How to extract a domain from a website URL

Task

A table contains full page URLs. The export needs a separate domain column with only the domain, without http://, https://, www., path, query parameters, or anchor.

Short Answer

You can do it without regular expressions by searching and removing substrings. For mixed URL formats, the regex option is shorter.

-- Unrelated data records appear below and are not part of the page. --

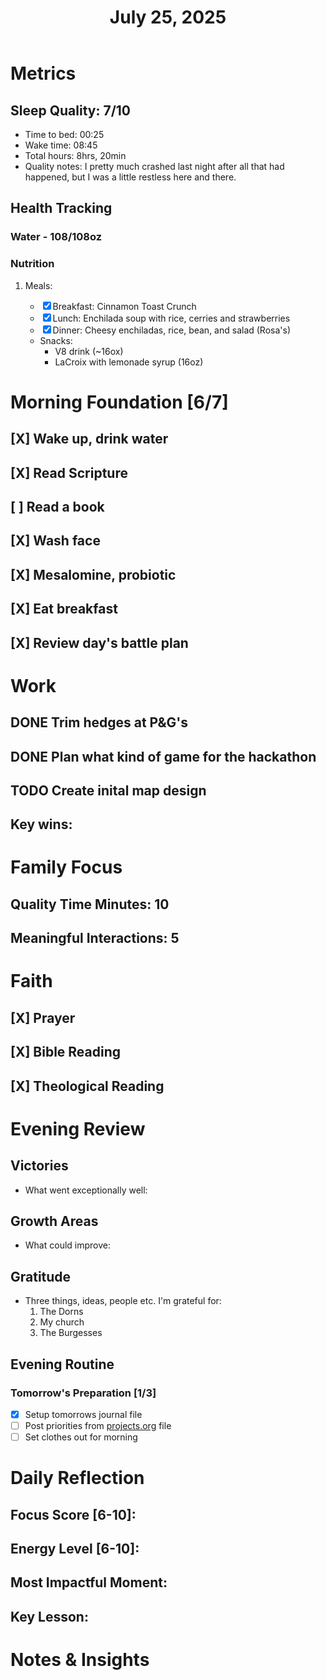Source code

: #+title: July 25, 2025

* Metrics
** Sleep Quality: 7/10
- Time to bed: 00:25
- Wake time: 08:45
- Total hours: 8hrs, 20min
- Quality notes: I pretty much crashed last night after all that had happened, but I was a little restless here and there.
** Health Tracking
*** Water - 108/108oz
*** Nutrition
**** Meals:
  + [X] Breakfast: Cinnamon Toast Crunch
  + [X] Lunch: Enchilada soup with rice, cerries and strawberries
  + [X] Dinner: Cheesy enchiladas, rice, bean, and salad (Rosa's)
  + Snacks:
    + V8 drink (~16ox)
    + LaCroix with lemonade syrup (16oz)

* Morning Foundation [6/7]
** [X] Wake up, drink water
** [X] Read Scripture
** [ ] Read a book
** [X] Wash face
** [X] Mesalomine, probiotic
** [X] Eat breakfast
** [X] Review day's battle plan

* Work

** DONE Trim hedges at P&G's
** DONE Plan what kind of game for the hackathon
** TODO Create inital map design


** Key wins:

* Family Focus
** Quality Time Minutes: 10
** Meaningful Interactions: 5

* Faith
** [X] Prayer
** [X] Bible Reading
** [X] Theological Reading

* Evening Review
** Victories
- What went exceptionally well:

** Growth Areas
- What could improve:

** Gratitude
- Three things, ideas, people etc. I'm grateful for:
  1. The Dorns
  2. My church
  3. The Burgesses

** Evening Routine
*** Tomorrow's Preparation [1/3]
- [X] Setup tomorrows journal file
- [ ] Post priorities from [[file:~/Notes/obsidian-vault/org/projects.org][projects.org]] file
- [ ] Set clothes out for morning

* Daily Reflection
** Focus Score [6-10]:
** Energy Level [6-10]:
** Most Impactful Moment:
** Key Lesson:

* Notes & Insights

How to do it in Eofferix with substring search and removal

Create the final domain column from url.
In Transformations, add rules: Contains substring https:// — Remove substring https://; then the same rule for http://.
Add a rule: Starts with www. — Remove substring www..
To remove path, query string, and anchor, use rule pairs for /, ?, and #: first Remove after, then Remove substring with the same character.
Without regex: protocol and www are removed as substrings; path and parameters are trimmed by separators.
Save the column settings.

How to do it in Eofferix with regular expressions

Create the final domain column from url.
Add ^https?:// — Remove substring. ^ means the start of the string, https? means http or https, and :// is the literal protocol part.
Add ^www\. — Remove substring. The dot is escaped as \. because a plain dot in regex means any character.
Add [/?#].*$ — Remove substring. [/?#] finds the first path, query, or anchor separator, .* takes everything after it, and $ means the end of the string.
The regex version is shorter: three rules remove the protocol, www, and everything after the domain.
Save the column settings.

Before / After

Before

source data

row_id	url
1	https://www.shop.example.com/catalog/jackets?utm_source=feed

After

result

row_id	domain
1	shop.example.com